Every crab season, Marylanders instinctively take sides: Old Bay or J.O. For many, Old Bay’s a state icon, a savory addition to everything from peanuts to donuts. There’s Old Bay–branded vodka, beer, and Goldfish crackers. Die-hards even sport tattoos of the familiar yellow, blue, and red tin.
Darrick Rosenberry isn’t one of those people. “Blah, blah, blah. Everyone that knows uses J.O,” says the third-generation iron worker from Denton, Maryland. He learned about J.O. Number 2 spice blend from his grandmother, who ran a seafood restaurant on Kent Island. She had been using Old Bay for several years when her food distributor suggested she try something new.
He remembers when she made the transition. “People immediately liked it better. J.O. has a little bit more cayenne, a little kick.”
Not so fast, says Chesapeake commercial captain Phil Langley. He reaches for Old Bay when he prepares steamed crabs for the heritage tours he runs from St. Mary’s County, Maryland. “It’s the texture, the flavor, the spice. It makes it more flavorful eating.”
When he cooks for tour groups, Langley always uses live crabs, dumping them in a hot pot with a fifty-fifty mix of water and apple cider vinegar, and sometimes a bit of beer. Then he seasons liberally with salt, black pepper, crushed red pepper, and Old Bay.
“That’s the way Maryland cooks their crab,” he says.
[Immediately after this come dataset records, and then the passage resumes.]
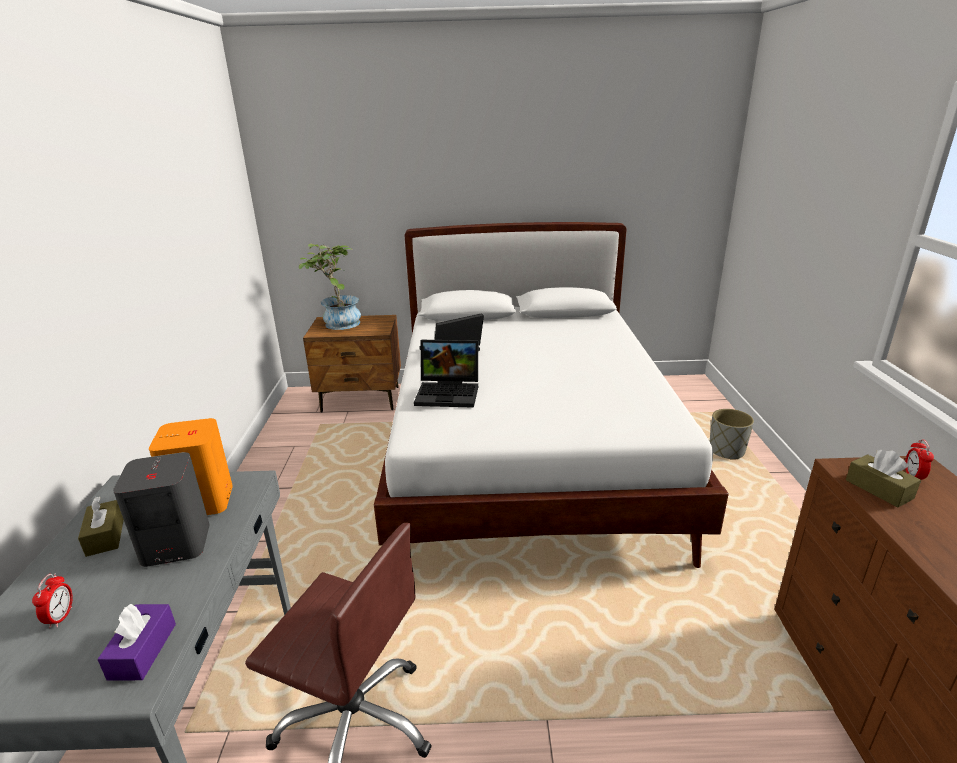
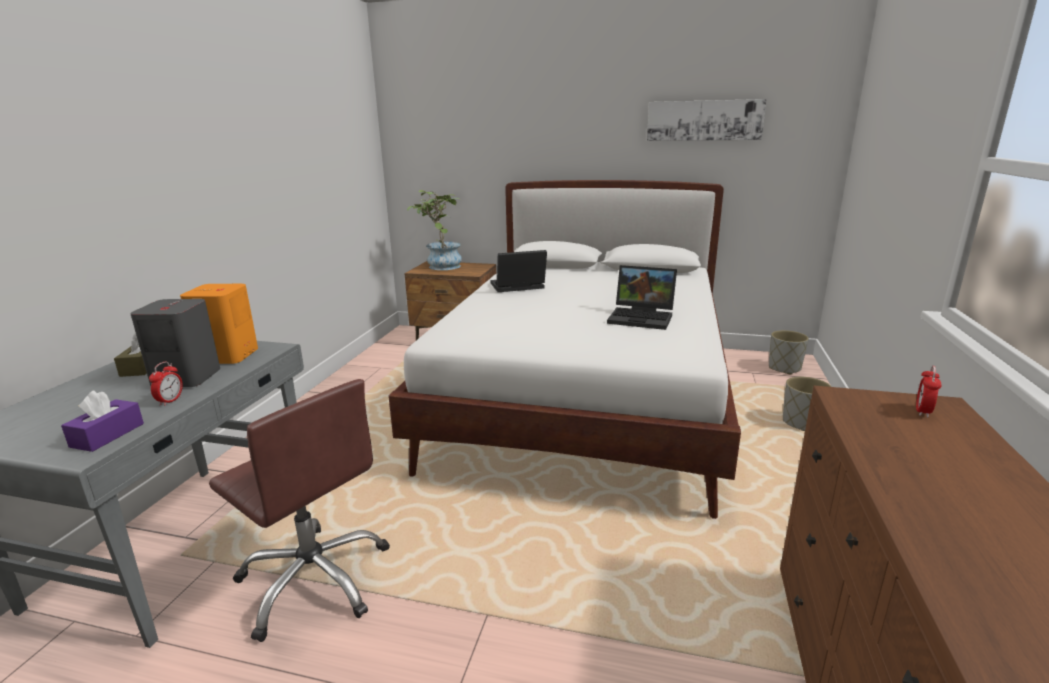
camera: 15 degrees right, 5 degrees down
alarm clock [32,573,73,628] -> alarm clock moved to [149,362,183,406]
laptop [414,340,478,408] -> laptop moved to [607,265,677,330]
brown tissue box [846,450,921,507] -> none
none -> picture [647,99,767,141]
none -> grey planter [769,330,809,374]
The Old Bay sticks to the shells, which makes for a delightfully messy meal. “During the picking and eating part, you get the seasoning on your fingers, and it really helps amplify the flavors.”
While both blends are closely guarded secrets, it’s generally agreed that J.O. brings more salt and heat, while Old Bay leans savory with eighteen spices, including pepper, cloves, ginger, and coriander.
Both businesses also sport solid Maryland pedigrees. Old Bay was founded in 1940 by Holocaust refugee Gustav Brunn, who arrived in Baltimore carrying his spice grinder from Germany. He was briefly hired by McCormick & Company spices but was fired shortly after, leading him to start his own business. Decades later the family had the satisfaction of selling Old Bay to McCormick, netting at least $11 million, according to news reports.
Meanwhile, J.O. (James Ozzle) Strigle and his wife, Dot, founded their spice company in 1945, focusing on commercial clients. That might explain why an informal 2019 Baltimore Sun poll found that most city crab houses use J.O.
J.O. got another boost this year when it was featured on Mike Rowe’s Dirty Jobs reality television show. In a memorable scene, the Baltimore-born host helps blend the spices before nearly collapsing in a pepper-induced sneezing fit.
As with most rivalries, Maryland spice lovers will admit a grudging respect for the other side if pushed. “If I don’t have Old Bay, J.O. is fine,” Langley says. “I have nothing negative to say about it. It’s like whether you want your steak medium rare or well done.”